(BRIEF):
Retrieve each line that contains the word "just" from the entries below.

===============

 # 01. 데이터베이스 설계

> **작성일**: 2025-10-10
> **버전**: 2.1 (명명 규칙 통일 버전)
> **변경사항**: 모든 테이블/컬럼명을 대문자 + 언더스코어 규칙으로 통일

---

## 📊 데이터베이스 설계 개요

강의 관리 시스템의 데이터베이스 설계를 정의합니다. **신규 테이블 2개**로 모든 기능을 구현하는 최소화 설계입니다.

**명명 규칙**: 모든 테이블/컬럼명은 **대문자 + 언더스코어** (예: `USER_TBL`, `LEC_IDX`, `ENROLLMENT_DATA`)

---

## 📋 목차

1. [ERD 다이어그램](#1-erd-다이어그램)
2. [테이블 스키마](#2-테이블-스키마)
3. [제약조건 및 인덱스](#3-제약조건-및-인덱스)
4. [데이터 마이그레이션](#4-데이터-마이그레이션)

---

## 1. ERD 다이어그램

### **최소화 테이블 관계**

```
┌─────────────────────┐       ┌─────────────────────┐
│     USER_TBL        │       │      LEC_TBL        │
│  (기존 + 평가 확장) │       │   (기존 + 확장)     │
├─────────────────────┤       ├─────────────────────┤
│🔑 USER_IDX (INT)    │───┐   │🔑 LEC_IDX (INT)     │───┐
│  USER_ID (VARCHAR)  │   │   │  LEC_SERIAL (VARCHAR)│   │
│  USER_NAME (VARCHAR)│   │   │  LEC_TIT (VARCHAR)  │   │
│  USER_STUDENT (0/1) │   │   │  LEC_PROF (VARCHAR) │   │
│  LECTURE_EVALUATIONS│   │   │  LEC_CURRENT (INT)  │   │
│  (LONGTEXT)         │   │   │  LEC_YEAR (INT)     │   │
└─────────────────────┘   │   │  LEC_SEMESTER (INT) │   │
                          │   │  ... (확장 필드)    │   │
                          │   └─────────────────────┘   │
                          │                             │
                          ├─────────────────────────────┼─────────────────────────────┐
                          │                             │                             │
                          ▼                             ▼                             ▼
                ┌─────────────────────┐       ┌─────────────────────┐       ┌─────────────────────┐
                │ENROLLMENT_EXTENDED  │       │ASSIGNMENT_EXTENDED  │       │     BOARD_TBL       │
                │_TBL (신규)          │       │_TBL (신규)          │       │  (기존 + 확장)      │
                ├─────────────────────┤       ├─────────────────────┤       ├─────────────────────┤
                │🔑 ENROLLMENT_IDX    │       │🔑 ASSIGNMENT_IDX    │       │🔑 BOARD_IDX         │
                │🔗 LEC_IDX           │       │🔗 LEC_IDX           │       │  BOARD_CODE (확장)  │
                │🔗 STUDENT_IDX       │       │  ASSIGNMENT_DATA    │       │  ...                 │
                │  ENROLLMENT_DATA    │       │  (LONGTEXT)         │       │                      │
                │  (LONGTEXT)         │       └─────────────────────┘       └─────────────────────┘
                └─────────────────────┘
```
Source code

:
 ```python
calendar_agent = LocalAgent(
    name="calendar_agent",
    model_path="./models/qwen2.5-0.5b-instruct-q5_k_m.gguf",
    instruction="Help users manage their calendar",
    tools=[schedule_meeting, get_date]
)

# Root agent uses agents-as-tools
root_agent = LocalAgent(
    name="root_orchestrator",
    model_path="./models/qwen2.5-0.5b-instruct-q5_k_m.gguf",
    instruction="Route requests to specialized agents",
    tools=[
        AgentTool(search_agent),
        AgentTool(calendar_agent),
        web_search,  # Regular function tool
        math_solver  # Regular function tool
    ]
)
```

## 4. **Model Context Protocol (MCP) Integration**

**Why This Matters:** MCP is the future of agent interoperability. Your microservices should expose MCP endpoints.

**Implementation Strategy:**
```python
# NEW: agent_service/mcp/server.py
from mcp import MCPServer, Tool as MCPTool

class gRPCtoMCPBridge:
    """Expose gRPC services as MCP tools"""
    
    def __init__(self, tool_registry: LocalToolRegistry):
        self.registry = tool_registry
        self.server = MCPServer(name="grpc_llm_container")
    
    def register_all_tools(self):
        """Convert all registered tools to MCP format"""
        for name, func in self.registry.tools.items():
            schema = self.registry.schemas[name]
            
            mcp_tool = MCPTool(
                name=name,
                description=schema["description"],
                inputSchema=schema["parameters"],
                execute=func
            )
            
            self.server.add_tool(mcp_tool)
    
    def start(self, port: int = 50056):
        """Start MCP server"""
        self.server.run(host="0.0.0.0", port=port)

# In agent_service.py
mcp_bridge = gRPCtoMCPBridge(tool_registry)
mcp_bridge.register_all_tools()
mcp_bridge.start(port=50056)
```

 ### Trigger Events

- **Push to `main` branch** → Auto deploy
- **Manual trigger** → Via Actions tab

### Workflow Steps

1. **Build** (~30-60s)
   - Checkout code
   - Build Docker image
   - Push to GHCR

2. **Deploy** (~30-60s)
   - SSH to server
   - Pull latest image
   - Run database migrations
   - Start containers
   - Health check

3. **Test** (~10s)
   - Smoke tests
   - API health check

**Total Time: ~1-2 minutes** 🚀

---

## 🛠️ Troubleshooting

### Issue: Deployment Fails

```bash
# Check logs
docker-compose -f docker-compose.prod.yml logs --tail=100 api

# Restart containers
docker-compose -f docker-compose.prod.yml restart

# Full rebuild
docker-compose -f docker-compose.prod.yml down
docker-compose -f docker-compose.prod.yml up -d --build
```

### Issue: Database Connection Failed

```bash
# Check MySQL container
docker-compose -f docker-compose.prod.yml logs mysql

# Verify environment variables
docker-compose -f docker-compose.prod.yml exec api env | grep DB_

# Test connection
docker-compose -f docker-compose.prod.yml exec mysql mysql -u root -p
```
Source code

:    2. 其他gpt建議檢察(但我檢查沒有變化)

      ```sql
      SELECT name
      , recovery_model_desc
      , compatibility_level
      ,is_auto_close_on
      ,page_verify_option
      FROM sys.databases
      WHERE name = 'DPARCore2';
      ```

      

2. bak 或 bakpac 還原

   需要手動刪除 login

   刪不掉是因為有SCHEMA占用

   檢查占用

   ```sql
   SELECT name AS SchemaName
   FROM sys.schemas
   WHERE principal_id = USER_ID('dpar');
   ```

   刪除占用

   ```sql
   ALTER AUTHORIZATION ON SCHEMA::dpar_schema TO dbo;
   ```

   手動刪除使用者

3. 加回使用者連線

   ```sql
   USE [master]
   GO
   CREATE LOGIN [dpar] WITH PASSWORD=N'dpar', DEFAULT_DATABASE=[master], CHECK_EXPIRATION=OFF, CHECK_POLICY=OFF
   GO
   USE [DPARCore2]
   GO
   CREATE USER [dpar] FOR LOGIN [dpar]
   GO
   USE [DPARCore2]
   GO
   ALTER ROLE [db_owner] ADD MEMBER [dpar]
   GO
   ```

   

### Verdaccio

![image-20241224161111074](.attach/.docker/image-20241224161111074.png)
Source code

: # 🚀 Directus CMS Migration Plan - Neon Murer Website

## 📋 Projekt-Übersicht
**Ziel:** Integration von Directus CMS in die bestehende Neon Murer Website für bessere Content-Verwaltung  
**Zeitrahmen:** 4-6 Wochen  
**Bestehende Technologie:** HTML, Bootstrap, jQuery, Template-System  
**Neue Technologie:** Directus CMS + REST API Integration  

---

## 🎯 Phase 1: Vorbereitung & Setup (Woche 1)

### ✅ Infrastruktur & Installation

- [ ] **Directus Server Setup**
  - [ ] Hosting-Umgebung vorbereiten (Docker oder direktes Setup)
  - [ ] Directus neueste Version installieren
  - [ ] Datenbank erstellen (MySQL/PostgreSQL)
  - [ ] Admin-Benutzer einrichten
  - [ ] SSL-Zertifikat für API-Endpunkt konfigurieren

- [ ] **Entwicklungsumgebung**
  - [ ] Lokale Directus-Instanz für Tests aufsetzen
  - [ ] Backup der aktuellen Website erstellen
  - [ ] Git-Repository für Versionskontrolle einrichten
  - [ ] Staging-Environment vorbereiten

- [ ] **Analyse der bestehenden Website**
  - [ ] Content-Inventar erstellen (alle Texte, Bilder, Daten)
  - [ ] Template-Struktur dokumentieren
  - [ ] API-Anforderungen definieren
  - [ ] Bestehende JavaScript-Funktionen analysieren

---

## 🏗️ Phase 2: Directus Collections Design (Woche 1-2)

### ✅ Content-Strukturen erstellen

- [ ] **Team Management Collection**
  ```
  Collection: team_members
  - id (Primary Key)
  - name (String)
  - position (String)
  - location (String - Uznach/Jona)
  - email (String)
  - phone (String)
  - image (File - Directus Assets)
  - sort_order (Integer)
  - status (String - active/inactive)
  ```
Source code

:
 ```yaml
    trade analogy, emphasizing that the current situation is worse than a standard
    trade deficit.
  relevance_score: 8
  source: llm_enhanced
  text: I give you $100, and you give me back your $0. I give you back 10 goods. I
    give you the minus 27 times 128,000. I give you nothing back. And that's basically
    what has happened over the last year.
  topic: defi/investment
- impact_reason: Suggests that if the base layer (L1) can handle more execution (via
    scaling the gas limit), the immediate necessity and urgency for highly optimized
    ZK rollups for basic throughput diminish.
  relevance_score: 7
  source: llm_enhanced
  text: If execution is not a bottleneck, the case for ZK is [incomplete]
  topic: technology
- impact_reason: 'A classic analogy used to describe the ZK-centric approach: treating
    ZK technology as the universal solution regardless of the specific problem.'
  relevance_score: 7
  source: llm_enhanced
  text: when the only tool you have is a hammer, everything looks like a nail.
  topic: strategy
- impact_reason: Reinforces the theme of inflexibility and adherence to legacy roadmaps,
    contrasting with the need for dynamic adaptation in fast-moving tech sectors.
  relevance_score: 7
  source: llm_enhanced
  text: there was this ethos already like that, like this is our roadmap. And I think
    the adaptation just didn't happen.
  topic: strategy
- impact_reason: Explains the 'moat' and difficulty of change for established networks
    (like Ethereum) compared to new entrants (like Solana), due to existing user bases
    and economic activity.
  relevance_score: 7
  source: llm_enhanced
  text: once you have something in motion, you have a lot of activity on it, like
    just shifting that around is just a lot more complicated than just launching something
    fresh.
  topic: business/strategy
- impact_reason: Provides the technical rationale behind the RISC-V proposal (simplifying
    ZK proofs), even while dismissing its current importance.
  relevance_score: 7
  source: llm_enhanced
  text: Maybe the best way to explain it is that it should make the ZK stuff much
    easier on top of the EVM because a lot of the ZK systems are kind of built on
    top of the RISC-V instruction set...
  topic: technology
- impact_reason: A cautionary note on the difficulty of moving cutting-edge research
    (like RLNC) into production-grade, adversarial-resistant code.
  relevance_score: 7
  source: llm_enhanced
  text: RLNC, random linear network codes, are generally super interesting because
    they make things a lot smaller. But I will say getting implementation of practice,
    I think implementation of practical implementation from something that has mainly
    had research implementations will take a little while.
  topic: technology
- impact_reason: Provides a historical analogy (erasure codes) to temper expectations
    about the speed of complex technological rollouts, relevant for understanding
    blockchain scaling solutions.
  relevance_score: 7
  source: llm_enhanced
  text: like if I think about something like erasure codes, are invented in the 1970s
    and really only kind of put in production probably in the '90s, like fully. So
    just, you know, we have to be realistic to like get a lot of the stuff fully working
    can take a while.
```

===============

(TASK ANSWER):
    the adaptation just didn't happen.
    just shifting that around is just a lot more complicated than just launching something
    just, you know, we have to be realistic to like get a lot of the stuff fully working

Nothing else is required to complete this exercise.